Passage for review
■ ■ ■ ■
Best Start Blogging -

Before I Start Sit-dogging
Apologies for mangling the grammar a bit, except it won't rhyme otherwise.  I, Conrad, the Noble, shall be remaining behind tonight as Other Parties from the Mansion venture forth in order to enjoy various party endeavours - Werneth Cricket Club the venue I believe.
     Since we have Edna Wunderhund still on the premises, somebody has to look after her.
     Who could that possibly be?
     Me.
Me.  All sweetness, light and giggles.
     It's not such a chore, really.  Provided you allow Edna the opportunity to lie on you, she's fairly problem-free, although you might have to play the "Tuggy-Bone" game for a good thirty minutes, or until your arm gets tired.  I guarantee this will happen before Edna gets tired.

Speaking Of Which ...
One of the delights of Edna is playing the "Is it Mine?" game.  This is where she holds a ball or toy in her mouth, glides up to you, daring you to try and pinch it off her - and then darts away before you can lay hands on the thing.
Well, is it mine?
■ ■ ■ ■
What you will do
1 - In the blog post, how long might someone have to play the "Tuggy-Bone" game with Edna?
2 - List every heading in the blog post.
3 - Quote the blog post word for word between "One of the delights" and "on the thing.", inclusive.
■ ■ ■ ■
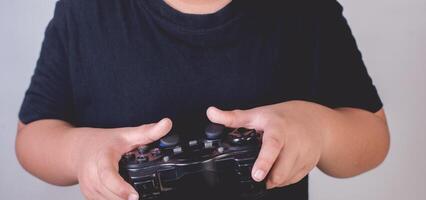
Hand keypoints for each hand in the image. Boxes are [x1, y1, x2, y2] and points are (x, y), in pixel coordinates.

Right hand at [73, 118, 171, 199]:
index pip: (108, 176)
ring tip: (134, 197)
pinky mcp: (89, 196)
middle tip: (140, 198)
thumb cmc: (102, 142)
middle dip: (124, 198)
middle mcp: (92, 175)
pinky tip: (124, 198)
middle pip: (108, 193)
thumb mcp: (126, 134)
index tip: (134, 196)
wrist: (78, 149)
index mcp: (102, 159)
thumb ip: (148, 132)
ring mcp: (89, 187)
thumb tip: (167, 123)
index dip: (121, 188)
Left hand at [207, 101, 329, 188]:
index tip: (256, 175)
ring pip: (287, 178)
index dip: (264, 161)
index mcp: (278, 128)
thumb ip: (233, 117)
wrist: (315, 121)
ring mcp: (305, 153)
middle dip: (268, 177)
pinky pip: (294, 180)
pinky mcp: (310, 164)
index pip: (273, 146)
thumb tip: (211, 113)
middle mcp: (294, 141)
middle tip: (258, 174)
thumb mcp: (257, 114)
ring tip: (268, 170)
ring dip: (275, 179)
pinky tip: (280, 169)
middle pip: (281, 170)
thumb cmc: (283, 117)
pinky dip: (284, 179)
■ ■ ■ ■
Answers by task
1 - A good thirty minutes, or until their arm gets tired.

2 -
- Best Start Blogging
- Before I Start Sit-dogging
- Speaking Of Which ...

3 -
One of the delights of Edna is playing the "Is it Mine?" game.  This is where she holds a ball or toy in her mouth, glides up to you, daring you to try and pinch it off her - and then darts away before you can lay hands on the thing.